TASK DIRECTIONS: Please quote the data below word for word, from the line containing "Segment <item>duodenum</item> and" through the end of the data, both ends included. Omit the pictures.

DATA EXCERPTS:
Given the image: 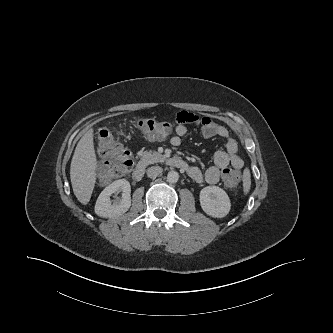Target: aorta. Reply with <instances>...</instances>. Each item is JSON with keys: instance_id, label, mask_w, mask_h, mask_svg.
Segmentation results:
<instances>
[{"instance_id": "aorta-1", "label": "aorta", "mask_w": 333, "mask_h": 333, "mask_svg": "<svg viewBox=\"0 0 333 333\" xmlns=\"http://www.w3.org/2000/svg\"><path fill=\"white\" fill-rule=\"evenodd\" d=\"M179 180V174L176 171H170L167 174V181L169 183H176Z\"/></svg>"}]
</instances>
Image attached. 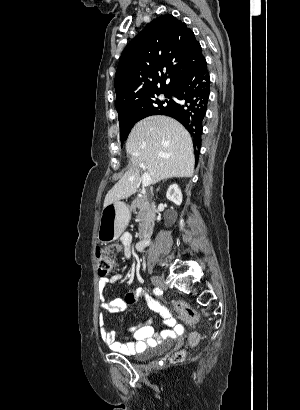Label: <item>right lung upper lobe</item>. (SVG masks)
Segmentation results:
<instances>
[{"instance_id": "obj_1", "label": "right lung upper lobe", "mask_w": 300, "mask_h": 410, "mask_svg": "<svg viewBox=\"0 0 300 410\" xmlns=\"http://www.w3.org/2000/svg\"><path fill=\"white\" fill-rule=\"evenodd\" d=\"M202 58L201 46L184 22L166 14L149 23L126 46L117 67L119 121L138 116L147 97L172 91L176 81Z\"/></svg>"}]
</instances>
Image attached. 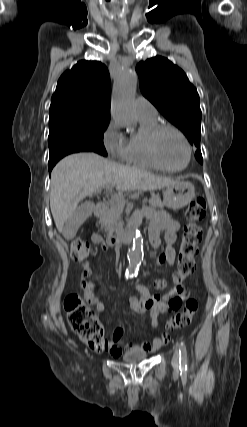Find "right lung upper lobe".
I'll return each mask as SVG.
<instances>
[{"instance_id":"cb5924a9","label":"right lung upper lobe","mask_w":247,"mask_h":427,"mask_svg":"<svg viewBox=\"0 0 247 427\" xmlns=\"http://www.w3.org/2000/svg\"><path fill=\"white\" fill-rule=\"evenodd\" d=\"M110 76L98 61H79L62 74L52 96L50 114L77 110L110 116Z\"/></svg>"}]
</instances>
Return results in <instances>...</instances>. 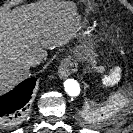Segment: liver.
<instances>
[{
    "label": "liver",
    "instance_id": "1",
    "mask_svg": "<svg viewBox=\"0 0 133 133\" xmlns=\"http://www.w3.org/2000/svg\"><path fill=\"white\" fill-rule=\"evenodd\" d=\"M79 28V16L70 2L39 1L12 12L1 10L0 94L29 75V57L65 45Z\"/></svg>",
    "mask_w": 133,
    "mask_h": 133
}]
</instances>
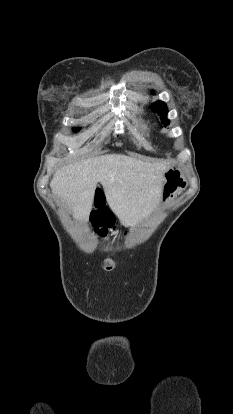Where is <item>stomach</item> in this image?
<instances>
[{
	"mask_svg": "<svg viewBox=\"0 0 233 414\" xmlns=\"http://www.w3.org/2000/svg\"><path fill=\"white\" fill-rule=\"evenodd\" d=\"M187 185L186 178L181 168L176 164H171L164 173V183L161 187L160 202L168 201L176 193L185 188Z\"/></svg>",
	"mask_w": 233,
	"mask_h": 414,
	"instance_id": "1",
	"label": "stomach"
}]
</instances>
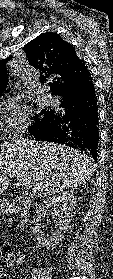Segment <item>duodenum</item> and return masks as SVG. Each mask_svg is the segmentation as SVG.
Wrapping results in <instances>:
<instances>
[{
  "label": "duodenum",
  "instance_id": "410a0bca",
  "mask_svg": "<svg viewBox=\"0 0 113 279\" xmlns=\"http://www.w3.org/2000/svg\"><path fill=\"white\" fill-rule=\"evenodd\" d=\"M19 213H20L21 225L23 226L28 219L29 213L28 210L25 208H21Z\"/></svg>",
  "mask_w": 113,
  "mask_h": 279
}]
</instances>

REPLY TO THE TASK:
Segment <item>duodenum</item> and return masks as SVG. Each mask_svg is the segmentation as SVG.
Wrapping results in <instances>:
<instances>
[{
  "label": "duodenum",
  "instance_id": "410a0bca",
  "mask_svg": "<svg viewBox=\"0 0 113 279\" xmlns=\"http://www.w3.org/2000/svg\"><path fill=\"white\" fill-rule=\"evenodd\" d=\"M19 213H20L21 225L23 226L28 219L29 213L28 210L25 208H21Z\"/></svg>",
  "mask_w": 113,
  "mask_h": 279
}]
</instances>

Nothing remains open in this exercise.